Fenâ Risalesi

İlahî Hitap kendisinin tercümanı olan en kutsal bir dille ‘ihlâs’ kavramını da getirmiştir. Kim ibadetini bir ‘ecr’ yani bir karşılık beklemeden ‘ihlâs’la yaparsa – ki böylece ‘hanif’ yolunu ve en yakın yolu tutmuş demektir – İlahi Emr’e uyma konusunda vefalı davranmış demektir. Böylece o şahıs ‘Ecr âlemi’ne ait biri değil de ‘Nur âlemi’ne ait biri olur. “Allah göklerin ve yerin Nurudur.”(Kur’an 24/35); “Onların hem ödülleri hem de nurları olacaktır” (Kur’an 57/19); “Nurları önlerinden ve yanlarından koşar” (Kur’an 57/12); “Nurları onlara, ‘İşte, Ben sizin Rabbinizim’ der”. Onlar da O’na tabi olurlar.

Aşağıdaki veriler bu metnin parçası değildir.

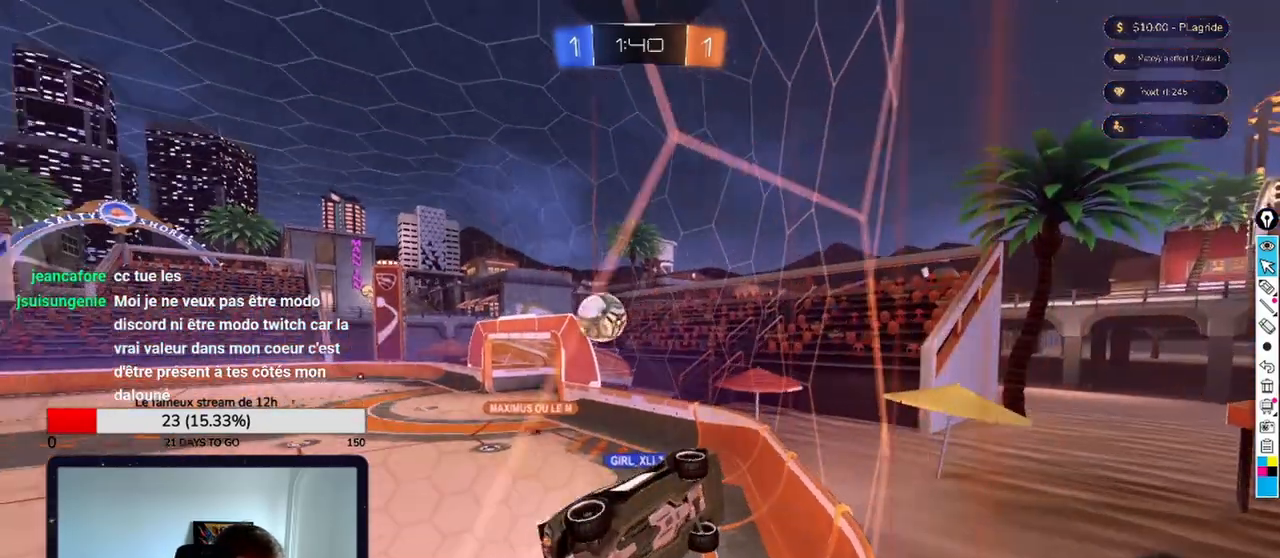
{"buttons": [], "left_stick": "center", "right_stick": "center", "events": [[292, "A", "down"], [375, "A", "up"]]}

Hakikat ehli yaptıkları amellerin ecrini, karşılığını yalnızca Allah’tan bekler; yaptıkları şeyler için O’ndan bir karşılık istemeleri mümkün değildir, çünkü buna vakitleri yoktur; çünkü Allah Tealâ ile öylesine meşguldürler ki başka ayıracak zamanları yoktur. Kim bundan yoksunsa, Allah'la ilgili bir paydan mahrumsa, işte o kimse kaybetmiştir. Farzların ve sünnetlerin yerin...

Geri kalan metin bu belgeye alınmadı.